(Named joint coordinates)
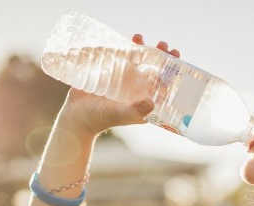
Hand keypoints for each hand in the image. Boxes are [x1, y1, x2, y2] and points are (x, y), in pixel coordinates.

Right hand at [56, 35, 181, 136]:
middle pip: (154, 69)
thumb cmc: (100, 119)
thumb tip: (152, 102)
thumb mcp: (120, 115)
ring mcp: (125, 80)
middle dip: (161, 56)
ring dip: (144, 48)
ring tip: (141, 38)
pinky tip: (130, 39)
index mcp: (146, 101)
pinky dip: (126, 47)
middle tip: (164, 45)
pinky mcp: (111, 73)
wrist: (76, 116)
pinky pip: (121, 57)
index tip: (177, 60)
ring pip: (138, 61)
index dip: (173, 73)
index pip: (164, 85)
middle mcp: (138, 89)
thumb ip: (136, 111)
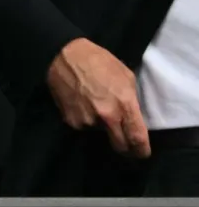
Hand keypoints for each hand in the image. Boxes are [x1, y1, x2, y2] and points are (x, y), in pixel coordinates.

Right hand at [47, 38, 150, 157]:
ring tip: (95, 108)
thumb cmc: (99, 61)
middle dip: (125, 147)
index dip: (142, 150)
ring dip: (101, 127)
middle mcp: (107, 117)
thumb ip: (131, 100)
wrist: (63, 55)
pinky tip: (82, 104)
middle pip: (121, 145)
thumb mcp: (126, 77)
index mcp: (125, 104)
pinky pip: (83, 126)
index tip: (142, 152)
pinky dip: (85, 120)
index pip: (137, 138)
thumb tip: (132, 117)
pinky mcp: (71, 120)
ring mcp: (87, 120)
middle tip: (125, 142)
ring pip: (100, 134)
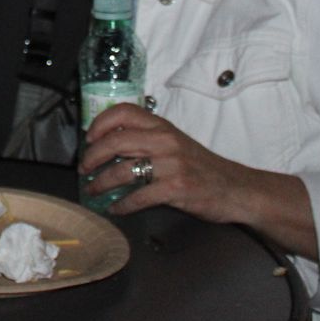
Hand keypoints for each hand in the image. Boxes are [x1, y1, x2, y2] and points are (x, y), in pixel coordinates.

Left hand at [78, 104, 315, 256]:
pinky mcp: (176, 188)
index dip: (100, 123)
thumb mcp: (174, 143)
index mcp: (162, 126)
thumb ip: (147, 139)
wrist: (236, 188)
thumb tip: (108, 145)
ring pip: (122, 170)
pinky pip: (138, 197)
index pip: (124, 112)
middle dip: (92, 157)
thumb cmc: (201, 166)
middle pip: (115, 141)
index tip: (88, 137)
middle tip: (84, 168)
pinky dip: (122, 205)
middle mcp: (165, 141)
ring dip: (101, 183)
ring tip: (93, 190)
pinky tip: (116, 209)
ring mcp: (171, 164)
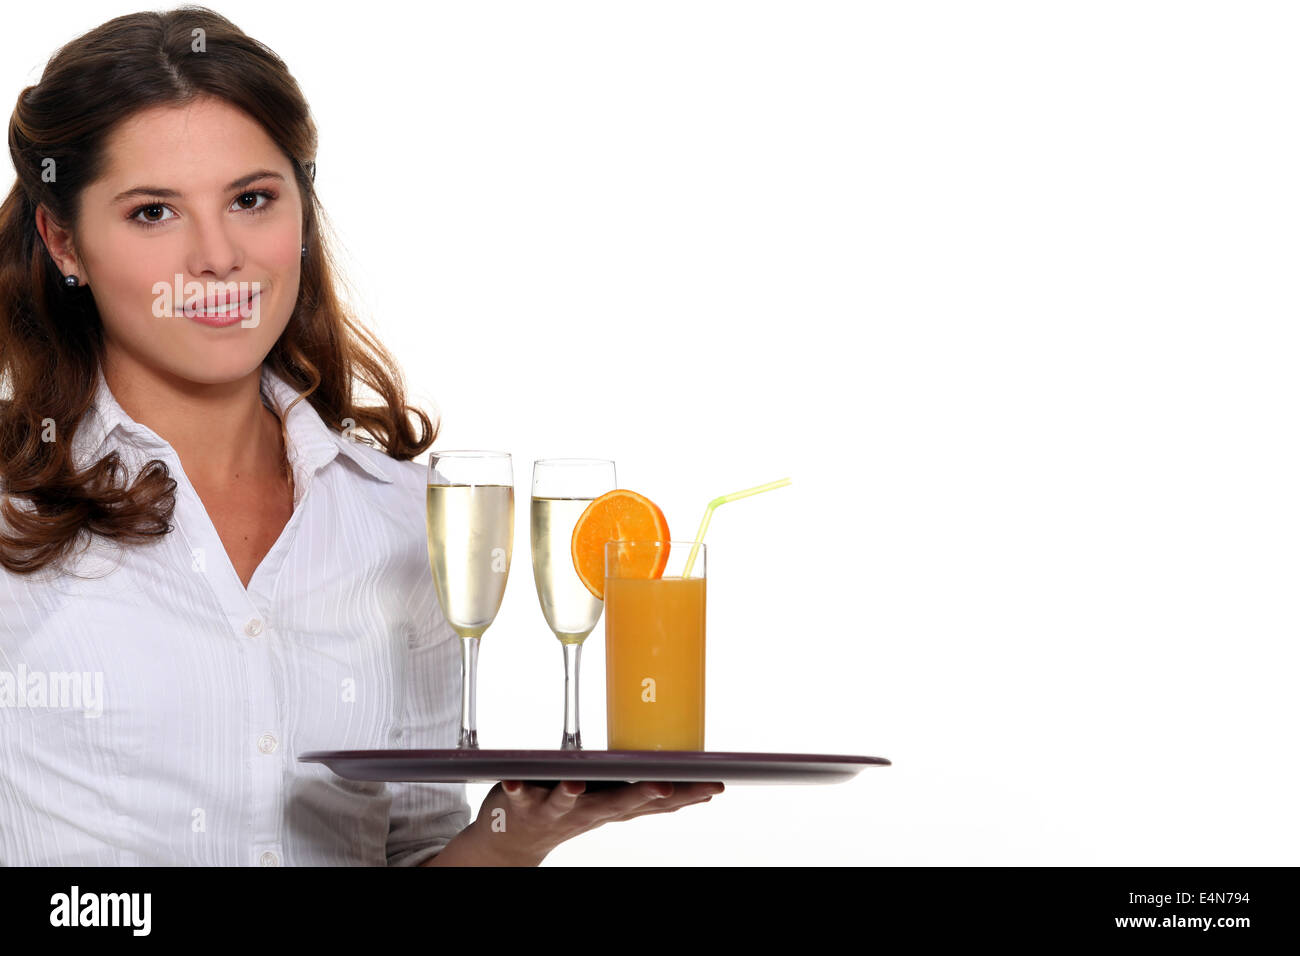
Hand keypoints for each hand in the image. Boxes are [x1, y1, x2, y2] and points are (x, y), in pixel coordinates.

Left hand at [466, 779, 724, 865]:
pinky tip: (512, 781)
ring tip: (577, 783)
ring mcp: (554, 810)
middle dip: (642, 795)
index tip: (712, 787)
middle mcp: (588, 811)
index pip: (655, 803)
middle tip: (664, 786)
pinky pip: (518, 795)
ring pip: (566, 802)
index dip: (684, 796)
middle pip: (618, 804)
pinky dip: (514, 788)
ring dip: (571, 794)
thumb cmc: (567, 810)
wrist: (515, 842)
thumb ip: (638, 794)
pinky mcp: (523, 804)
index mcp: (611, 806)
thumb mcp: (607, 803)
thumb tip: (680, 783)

---

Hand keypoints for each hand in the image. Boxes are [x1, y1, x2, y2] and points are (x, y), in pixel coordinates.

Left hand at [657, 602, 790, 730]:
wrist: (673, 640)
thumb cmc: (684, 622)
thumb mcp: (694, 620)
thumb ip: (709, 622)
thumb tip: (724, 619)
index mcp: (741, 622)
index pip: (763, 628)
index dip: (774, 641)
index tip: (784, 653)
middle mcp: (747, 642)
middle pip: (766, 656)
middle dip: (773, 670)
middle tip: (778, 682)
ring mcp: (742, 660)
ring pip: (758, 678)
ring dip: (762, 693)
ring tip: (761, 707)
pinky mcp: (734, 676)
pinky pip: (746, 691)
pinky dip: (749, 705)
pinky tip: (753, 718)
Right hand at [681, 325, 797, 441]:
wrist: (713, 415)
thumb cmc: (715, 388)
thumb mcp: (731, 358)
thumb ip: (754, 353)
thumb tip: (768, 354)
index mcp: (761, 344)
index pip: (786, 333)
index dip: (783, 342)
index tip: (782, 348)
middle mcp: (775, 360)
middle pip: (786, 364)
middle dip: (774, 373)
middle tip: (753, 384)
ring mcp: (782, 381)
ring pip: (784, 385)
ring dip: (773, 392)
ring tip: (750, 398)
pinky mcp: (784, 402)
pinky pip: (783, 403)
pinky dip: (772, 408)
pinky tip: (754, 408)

### Assigned task:
If a line of the records above includes the word "Left", count it; state the final number with no other words.

### Task output:
3